Irrespectively, parallel plans should be made for the eventual situation that the UP system needs to proceed without the UK. Even a small UP system, without the UK, provides for a better and more efficient patent protection system than the existing system.’
When do you expect it will be clear what is going to happen?
‘When we talk about the Unitary Patent system, we talk about an ongoing process that has just been stocked with a lot of new variables. The prepared path to the establishment of the UP system might not exist anymore and at the very least, the Brexit vote has shook up the existing timetable.
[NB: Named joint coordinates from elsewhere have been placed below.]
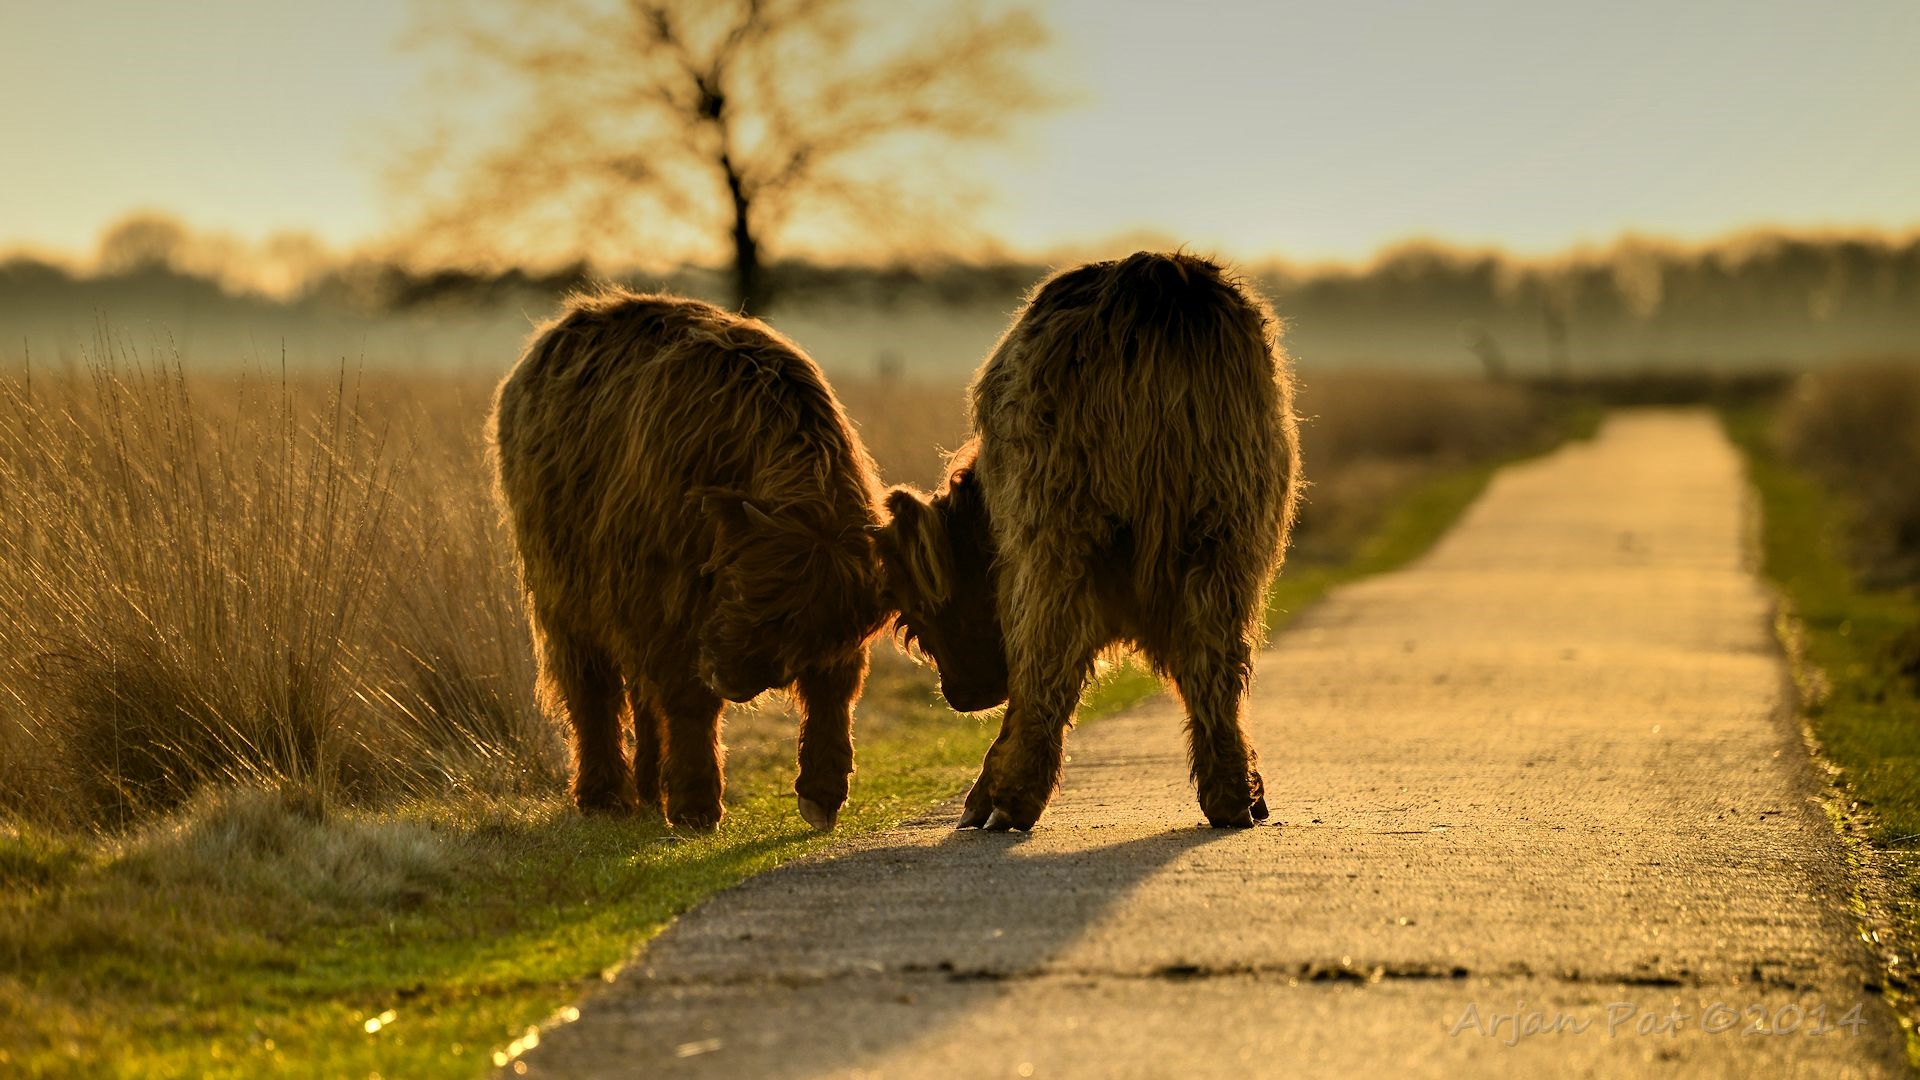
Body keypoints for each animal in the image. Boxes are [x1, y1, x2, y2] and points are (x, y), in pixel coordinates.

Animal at [489, 288, 889, 831]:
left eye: (797, 627)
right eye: (740, 588)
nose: (732, 679)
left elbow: (834, 690)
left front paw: (822, 792)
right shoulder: (661, 594)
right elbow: (687, 697)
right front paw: (695, 804)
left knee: (639, 692)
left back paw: (648, 786)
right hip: (564, 586)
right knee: (592, 687)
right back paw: (604, 796)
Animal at [877, 252, 1301, 831]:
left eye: (920, 614)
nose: (958, 693)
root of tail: (1158, 279)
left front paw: (982, 796)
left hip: (1057, 530)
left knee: (1046, 651)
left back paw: (1009, 801)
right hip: (1227, 529)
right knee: (1215, 661)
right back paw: (1235, 797)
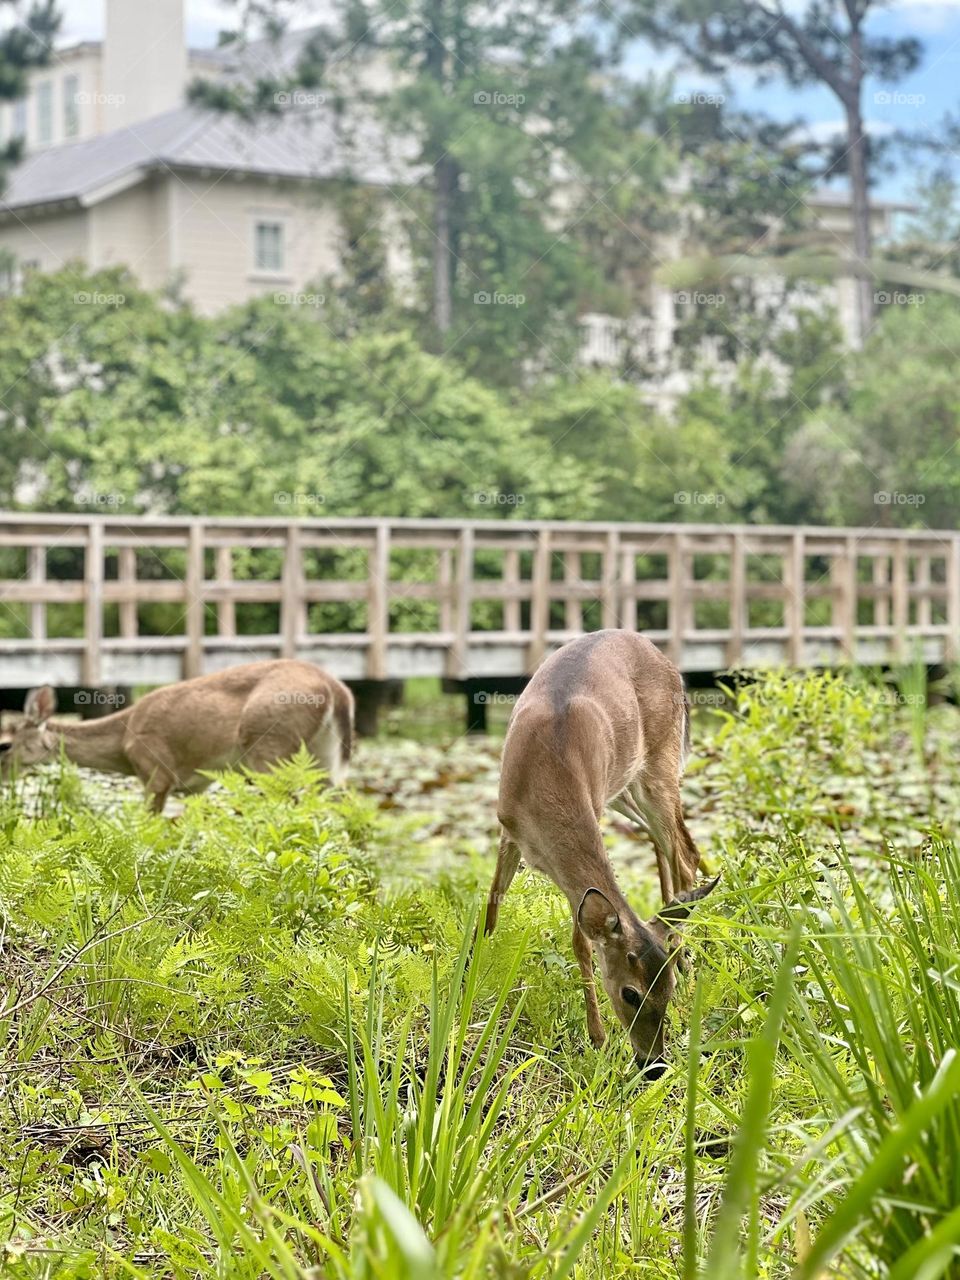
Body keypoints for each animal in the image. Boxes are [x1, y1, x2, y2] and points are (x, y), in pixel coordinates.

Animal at [0, 660, 353, 808]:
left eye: (4, 744)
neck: (122, 741)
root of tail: (336, 690)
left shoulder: (155, 772)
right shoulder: (197, 786)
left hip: (270, 746)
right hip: (324, 756)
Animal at [483, 629, 716, 1080]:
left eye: (667, 993)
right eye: (631, 993)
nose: (654, 1065)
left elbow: (580, 938)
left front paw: (597, 1038)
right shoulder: (508, 825)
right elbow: (493, 903)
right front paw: (470, 974)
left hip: (657, 766)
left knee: (684, 851)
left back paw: (686, 953)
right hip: (625, 788)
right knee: (668, 844)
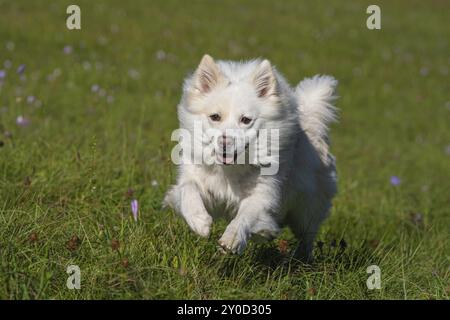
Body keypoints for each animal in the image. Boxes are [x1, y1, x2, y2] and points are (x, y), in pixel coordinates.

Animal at [164, 55, 338, 262]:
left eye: (246, 120)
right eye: (215, 117)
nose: (225, 142)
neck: (230, 170)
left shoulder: (261, 195)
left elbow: (244, 217)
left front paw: (231, 240)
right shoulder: (196, 182)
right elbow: (188, 190)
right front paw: (200, 221)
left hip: (305, 212)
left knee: (307, 237)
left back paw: (300, 258)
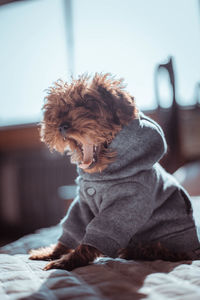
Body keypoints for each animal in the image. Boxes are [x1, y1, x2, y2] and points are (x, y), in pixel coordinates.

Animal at [28, 74, 199, 270]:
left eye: (89, 104)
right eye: (56, 109)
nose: (61, 126)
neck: (101, 176)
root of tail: (194, 248)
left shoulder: (127, 203)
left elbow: (97, 236)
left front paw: (67, 260)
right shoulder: (83, 203)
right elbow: (73, 227)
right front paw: (51, 252)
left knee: (156, 250)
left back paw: (133, 251)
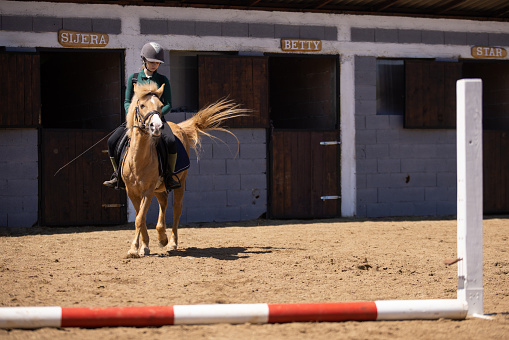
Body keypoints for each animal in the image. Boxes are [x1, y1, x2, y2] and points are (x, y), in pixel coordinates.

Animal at [120, 82, 245, 256]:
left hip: (180, 182)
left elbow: (139, 219)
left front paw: (134, 249)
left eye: (160, 106)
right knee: (164, 200)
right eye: (142, 105)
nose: (157, 127)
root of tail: (178, 127)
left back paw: (171, 242)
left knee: (176, 209)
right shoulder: (131, 191)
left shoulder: (148, 191)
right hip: (159, 187)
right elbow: (141, 218)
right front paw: (143, 246)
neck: (138, 160)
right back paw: (161, 237)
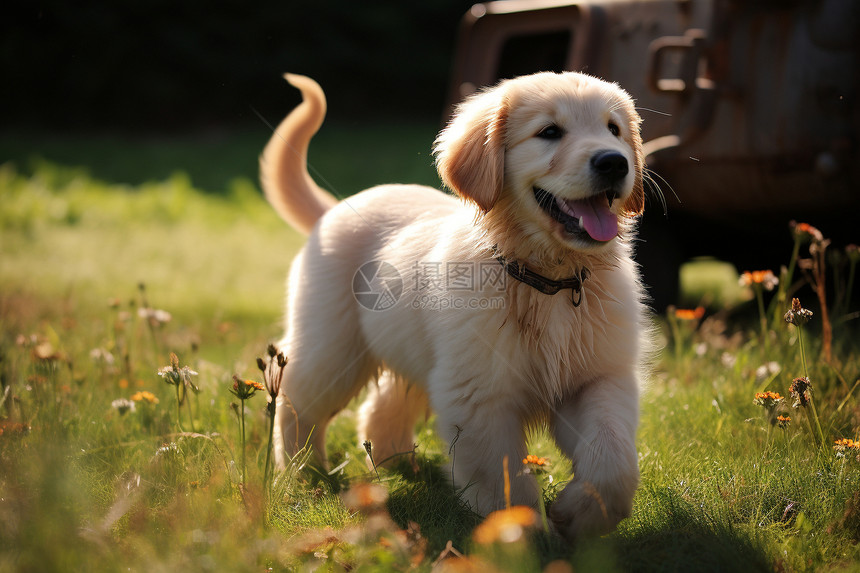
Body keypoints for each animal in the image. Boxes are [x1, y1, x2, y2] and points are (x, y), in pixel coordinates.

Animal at [258, 69, 648, 540]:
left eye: (614, 130)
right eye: (549, 132)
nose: (614, 162)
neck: (548, 281)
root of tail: (335, 208)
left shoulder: (598, 377)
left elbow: (612, 454)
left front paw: (582, 515)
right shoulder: (479, 395)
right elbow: (501, 473)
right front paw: (519, 531)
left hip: (415, 349)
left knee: (382, 405)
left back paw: (397, 463)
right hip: (333, 344)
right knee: (297, 399)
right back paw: (305, 473)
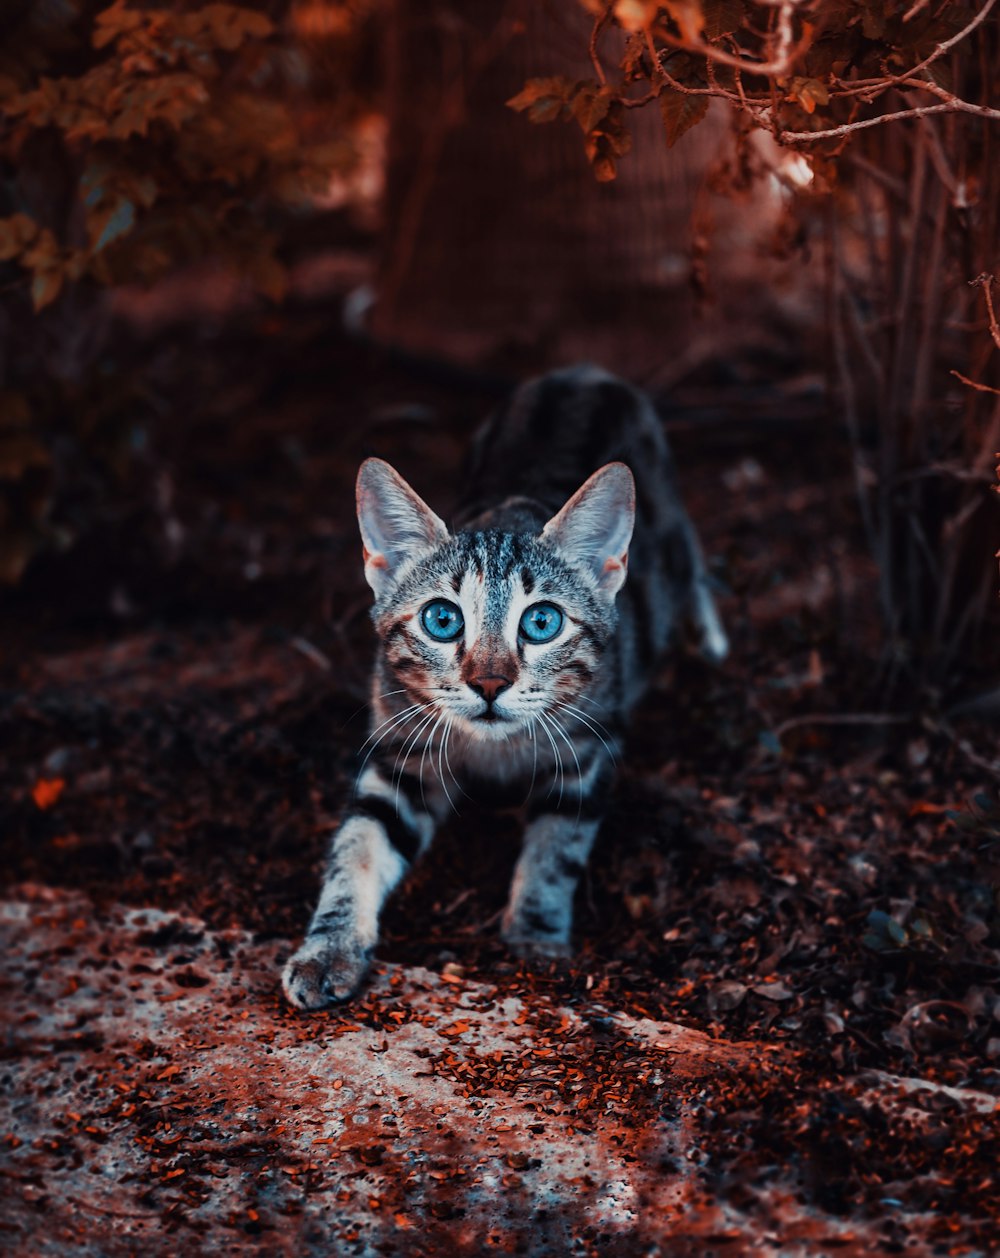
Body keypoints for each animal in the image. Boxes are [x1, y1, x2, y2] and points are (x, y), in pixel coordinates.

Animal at [281, 359, 729, 1006]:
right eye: (442, 620)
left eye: (541, 623)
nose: (489, 684)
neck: (493, 752)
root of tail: (583, 373)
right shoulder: (399, 747)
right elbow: (358, 844)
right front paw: (329, 946)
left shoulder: (588, 748)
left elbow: (555, 847)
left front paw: (536, 937)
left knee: (689, 562)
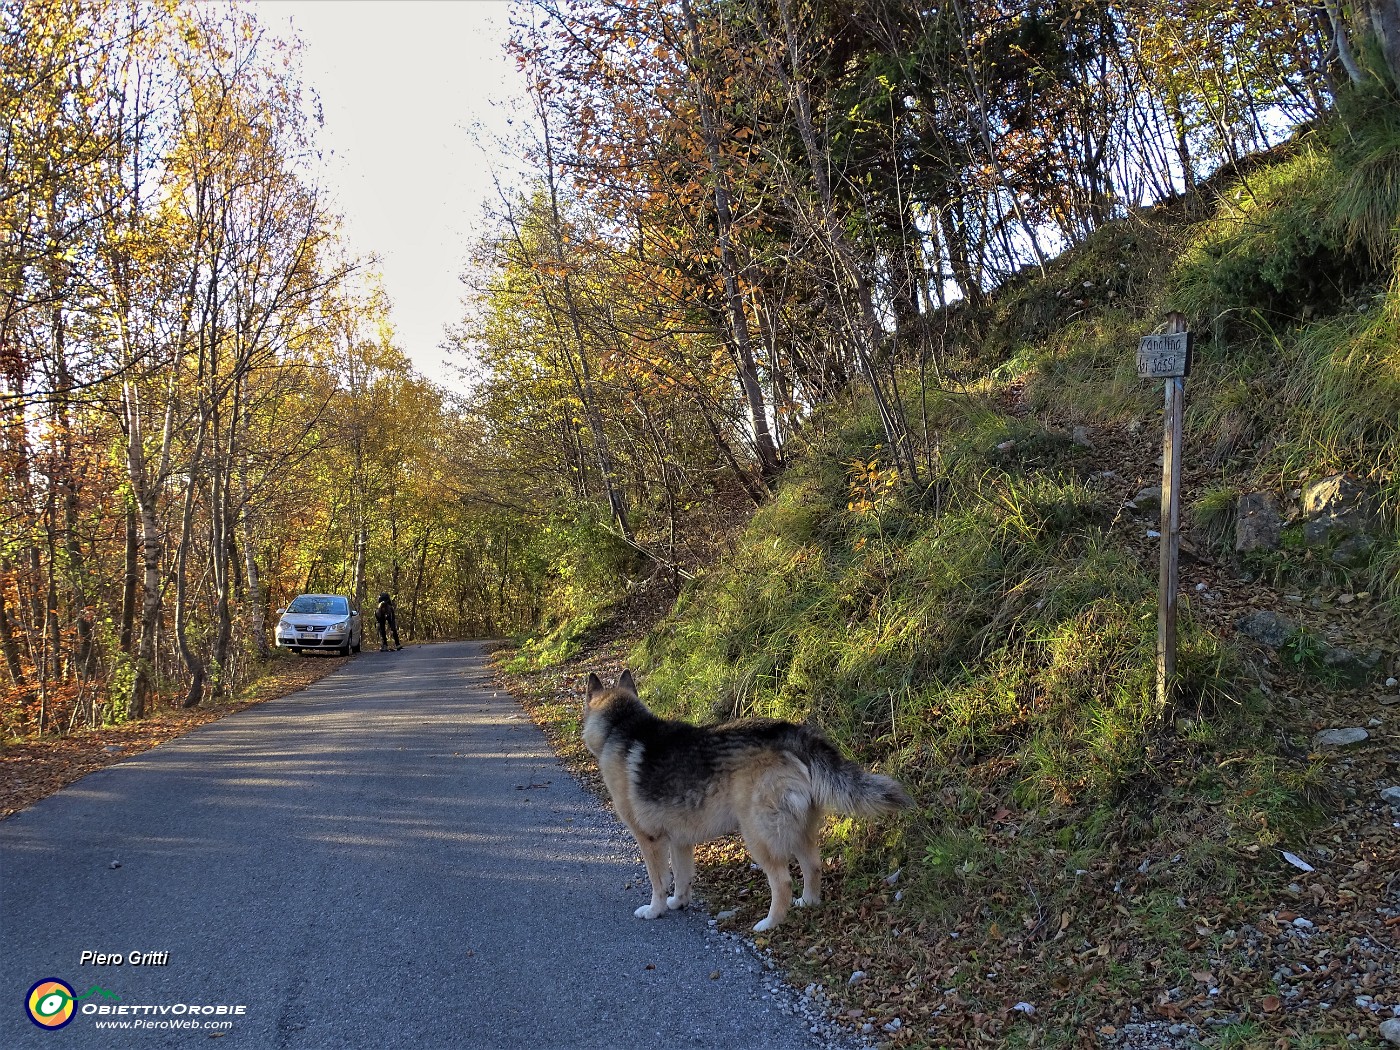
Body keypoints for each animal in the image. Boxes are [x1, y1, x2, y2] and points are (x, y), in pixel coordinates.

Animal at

A lot will depend on the assessment of the UK government: Should they feel obligated to refrain from intensifying cooperation with the EU in the aftermath of the Brexit vote, we might see additional negotiations within the remaining EU members on how to replace the UK in the UP system. Should the UK signal that it would be willing to further participate in the UP system, much will depend on whether the EU will regard the UK’s participation in the UP system as cherry picking and thus not in line with the proclaimed hard stance in the Brexit negotiations.’